- **Consigna A**:
En el texto sobre Kissinger y Chateaubriand, ¿qué aseguró Kissinger en su entrevista con Edward Luce para The Financial Times?
- **Consigna B**:
Prosigue el texto sobre Kissinger y Chateaubriand a partir de su última oración.

- **Texto seleccionado**:
--------
En entrevista con Edward Luce el mes pasado para The Financial Times, Henry Kissinger ha asegurado que la invasión a Ucrania anuncia el fin de una era. Si esto es cierto es difícil de saber: lo mismo se aseguró durante el desmembramiento de la Unión Soviética, la invasión a Irak, la crisis económica de 2008 y la pandemia por coronavirus… Concedámoslo: clamar fines y decretar inicios parece hábito esotérico de las sociedades humanas. Pero el vaticinio de Kissinger, sea cual sea la opinión que tengamos de él, acaso se revele más certero; al final de cuentas, él ha sido uno de los principales artífices del último orden mundial.
Las declaraciones de Kissinger me han puesto a pensar en otro personaje que acompaña el arco de una era: François-René vizconde de Chateaubriand. Su vida inicia en el Antiguo Régimen y se extiende hasta 1848, cuyas revoluciones alcanza todavía a contemplar mientras agoniza. Pierde a gran parte de su familia durante el periodo jacobino y decide convertirse él mismo en un personaje romántico: cruza el océano para recorrer Estados Unidos y, tras enterarse del asesinato del duque de Enghien, resuelve regresar a Europa para combatir a Bonaparte. Y ahí su vida toda deviene un espejo de la historia francesa: participa —sea a favor o en contra— en el Imperio, la Restauración y la Revolución de 1830.
--------
- **Material proporcionado**:
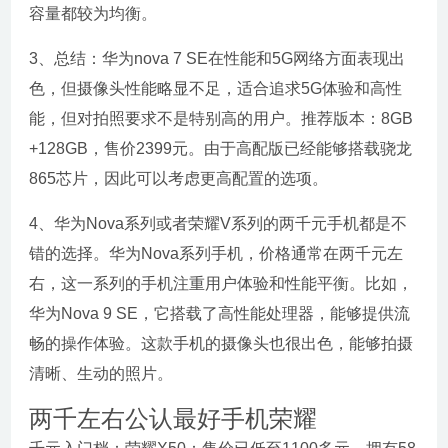
容量都较为均衡。
3、总结：华为nova 7 SE在性能和5G网络方面表现出
色，但摄像头性能略显不足，适合追求5G体验和高性
能，但对拍照要求不是特别高的用户。推荐版本：8GB
+128GB，售价2399元。由于高配版已经能够搭载骁龙
865芯片，因此可以考虑更高配置的选项。
4、华为Nova系列或者荣耀V系列的两千元手机都是不
错的选择。华为Nova系列手机，价格通常在两千元左
右，这一系列的手机注重用户体验和性能平衡。比如，
华为Nova 9 SE，它搭载了高性能处理器，能够提供流
畅的操作体验。这款手机的摄像头也很出色，能够拍摄
清晰、生动的照片。
两千左右公认最好手机荣耀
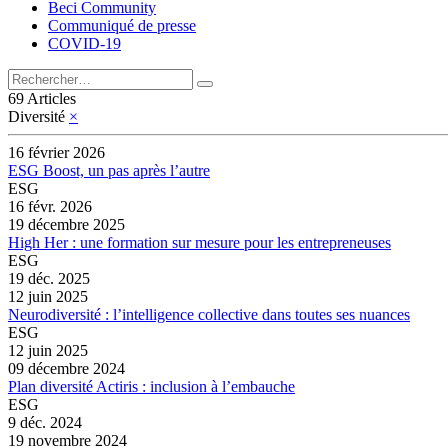
Beci Community
Communiqué de presse
COVID-19
69 Articles
Diversité
×
16 février 2026
ESG Boost, un pas après l’autre
ESG
16 févr. 2026
19 décembre 2025
High Her : une formation sur mesure pour les entrepreneuses
ESG
19 déc. 2025
12 juin 2025
Neurodiversité : l’intelligence collective dans toutes ses nuances
ESG
12 juin 2025
09 décembre 2024
Plan diversité Actiris : inclusion à l’embauche
ESG
9 déc. 2024
19 novembre 2024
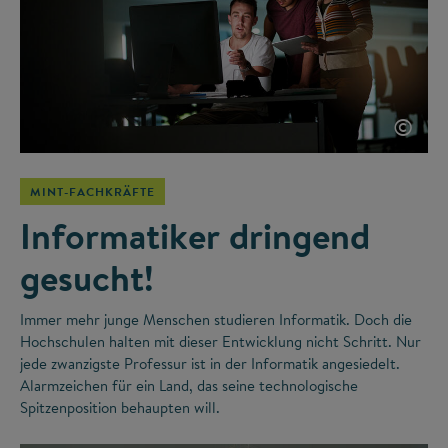
©
MINT-FACHKRÄFTE
Informatiker dringend
gesucht!
Immer mehr junge Menschen studieren Informatik. Doch die
Hochschulen halten mit dieser Entwicklung nicht Schritt. Nur
jede zwanzigste Professur ist in der Informatik angesiedelt.
Alarmzeichen für ein Land, das seine technologische
Spitzenposition behaupten will.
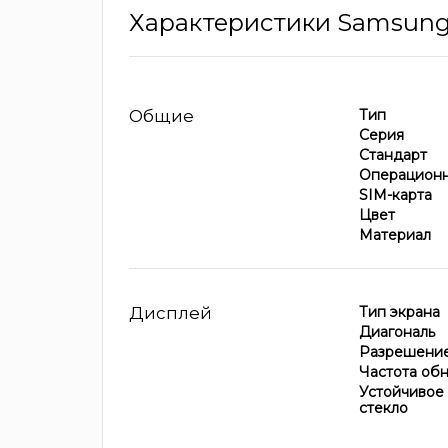
Характеристики Samsung 
Общие
Тип
Серия
Стандарт
Операционн
SIM-карта
Цвет
Материал
Дисплей
Тип экрана
Диагональ
Разрешение
Частота об
Устойчивое
стекло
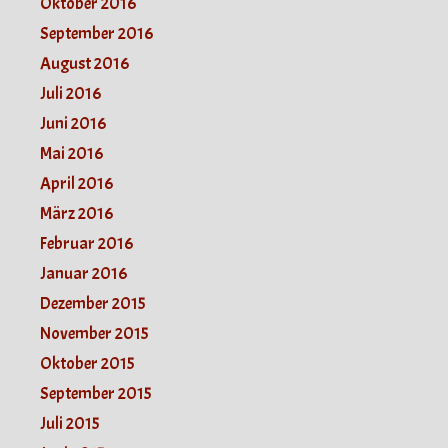
Oktober 2016
September 2016
August 2016
Juli 2016
Juni 2016
Mai 2016
April 2016
März 2016
Februar 2016
Januar 2016
Dezember 2015
November 2015
Oktober 2015
September 2015
Juli 2015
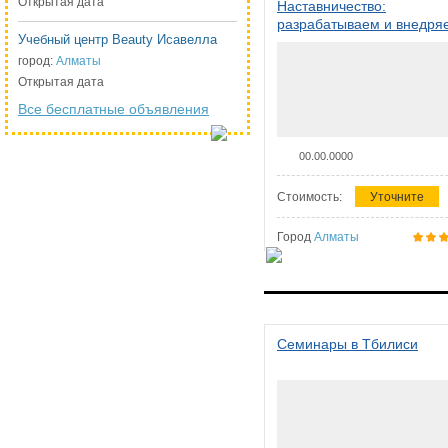
Открытая дата
Наставничество:
разрабатываем и внедря
Учебный центр Beauty Исавелла
систему наставничества в
организации
город:
Алматы
Открытая дата
Все бесплатные объявления
00.00.0000
Стоимость:
Уточните
Город
Алматы
Семинары в Тбилиси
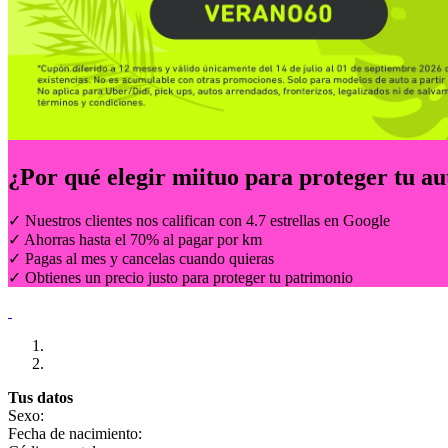
¿Por qué elegir
miituo
para proteger tu au
✓ Nuestros clientes nos califican con 4.7 estrellas en Google
✓ Ahorras hasta el 70% al pagar por km
✓ Pagas al mes y cancelas cuando quieras
✓ Obtienes un precio justo para proteger tu patrimonio
Tus datos
Sexo:
Fecha de nacimiento:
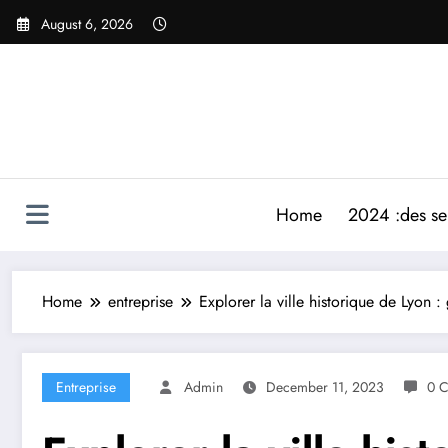
Skip
August 6, 2026
to
content
Home
2024 :des ser
Home
entreprise
Explorer la ville historique de Lyon 
Entreprise
Admin
December 11, 2023
0 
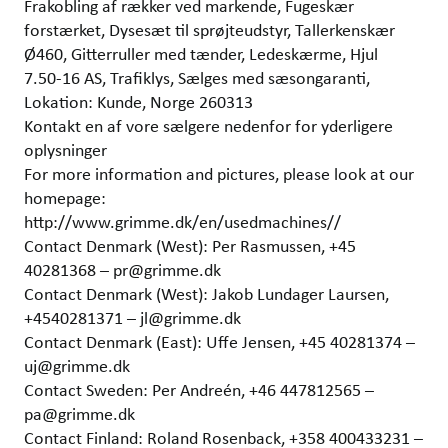
Frakobling af rækker ved markende, Fugeskær
forstærket, Dysesæt til sprøjteudstyr, Tallerkenskær
Ø460, Gitterruller med tænder, Ledeskærme, Hjul
7.50-16 AS, Trafiklys, Sælges med sæsongaranti,
Lokation: Kunde, Norge 260313
Kontakt en af vore sælgere nedenfor for yderligere
oplysninger
For more information and pictures, please look at our
homepage:
http://www.grimme.dk/en/usedmachines//
Contact Denmark (West): Per Rasmussen, +45
40281368 – pr@grimme.dk
Contact Denmark (West): Jakob Lundager Laursen,
+4540281371 – jl@grimme.dk
Contact Denmark (East): Uffe Jensen, +45 40281374 –
uj@grimme.dk
Contact Sweden: Per Andreén, +46 447812565 –
pa@grimme.dk
Contact Finland: Roland Rosenback, +358 400433231 –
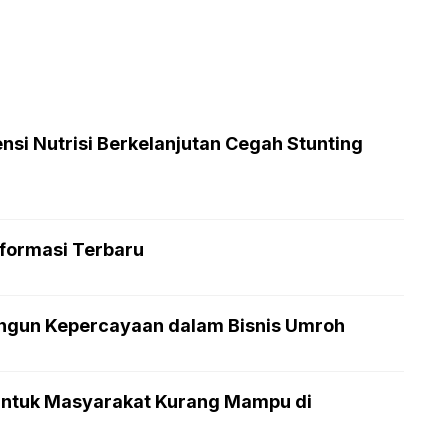
nsi Nutrisi Berkelanjutan Cegah Stunting
nformasi Terbaru
angun Kepercayaan dalam Bisnis Umroh
 untuk Masyarakat Kurang Mampu di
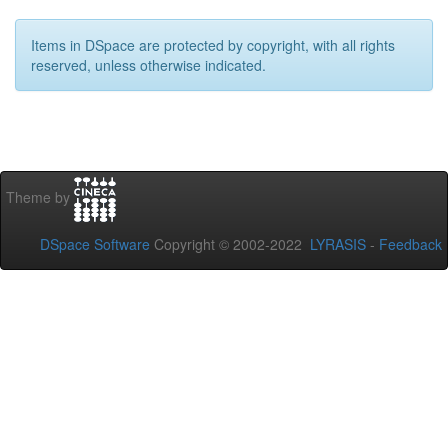
Items in DSpace are protected by copyright, with all rights
reserved, unless otherwise indicated.
Theme by
DSpace Software
Copyright © 2002-2022
LYRASIS
-
Feedback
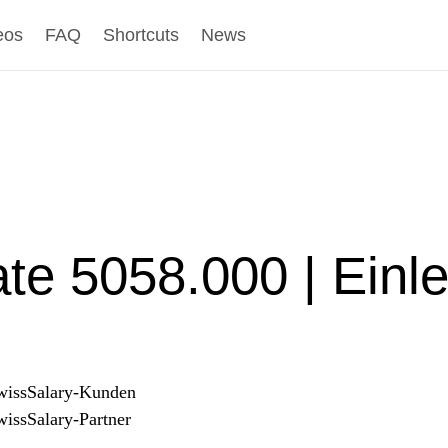
eos
FAQ
Shortcuts
News
te 5058.000 | Einle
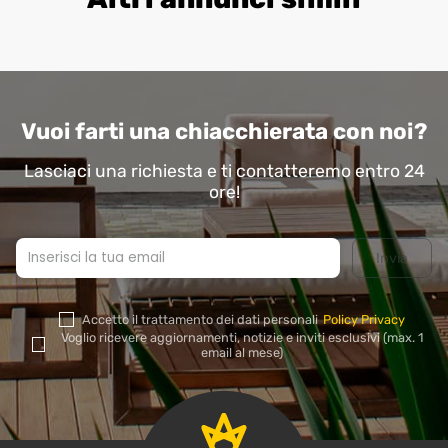
Vuoi farti una chiacchierata con noi?
Lasciaci una richiesta e ti contatteremo entro 24
ore!
Accetto il trattamento dei dati personali
Policy Privacy
Si
Voglio ricevere aggiornamenti, notizie e inviti esclusivi (max. 1
prega
email al mese)
di
lasciare
vuoto
questo
campo.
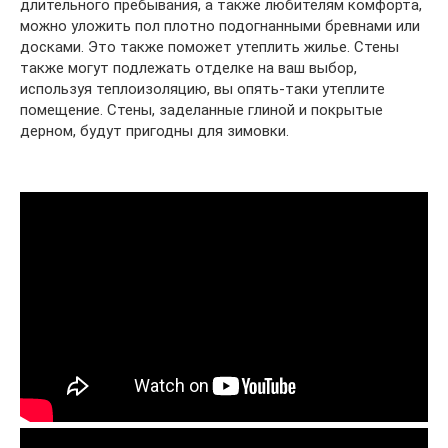
длительного пребывания, а также любителям комфорта,
можно уложить пол плотно подогнанными бревнами или
досками. Это также поможет утеплить жилье. Стены
также могут подлежать отделке на ваш выбор,
используя теплоизоляцию, вы опять-таки утеплите
помещение. Стены, заделанные глиной и покрытые
дерном, будут пригодны для зимовки.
--------
- **Respuesta A**:
Que la invasión a Ucrania anuncia el fin de una era.

- **Respuesta B**:
La trayectoria de Kissinger, por su parte, no carece de menor lustre: transcurre del fin de la Primera Guerra Mundial a nuestros días, participando de una u otra manera en cada uno de los grandes acontecimientos que ahí se envuelven. Es parte del ejército aliado en la Segunda Guerra Mundial y, una vez de regreso en los Estados Unidos, estudia en Harvard. El resto es de dominio común: fue consejero de Seguridad Nacional y secretario de Estado de los gobiernos Nixon y Ford, que es donde desplegó sus poderes más brillantes —a veces audaces, otras siniestros— para recomponer el orden de la posguerra que se resquebrajaba. Y desde entonces no ha salido del gran teatro de la política: como consultor privado, incide tanto o más que antes, desde la comodidad del anonimato y el desgaste que exige la administración pública.
Chateaubriand y Kissinger comparten la conciencia de que se transita hacia un nuevo mundo y, mejor aún, escriben sobre ello. Pero, de sensibilidades distintas, se distinguen el uno del otro en un punto esencial: el francés se erige como un perdedor, como el último detentor de un pasado que ya no existe. Es un hombre de valores y prefiere perecer a traicionarse. Su venganza no es política sino literaria: y ahí están sus Memorias de ultratumba para confirmarlo. Kissinger —pragmático, cínico y eficaz hasta donde un político puede serlo— se muestra más bien asertivo frente a las incertidumbres del futuro. Desde hace más de cuarenta años, cada uno de sus libros —y especialmente sus Memorias— son un esfuerzo por entenderlo y, de ser posible, incidirlo.
Hay tantas perspectivas como temperamentos.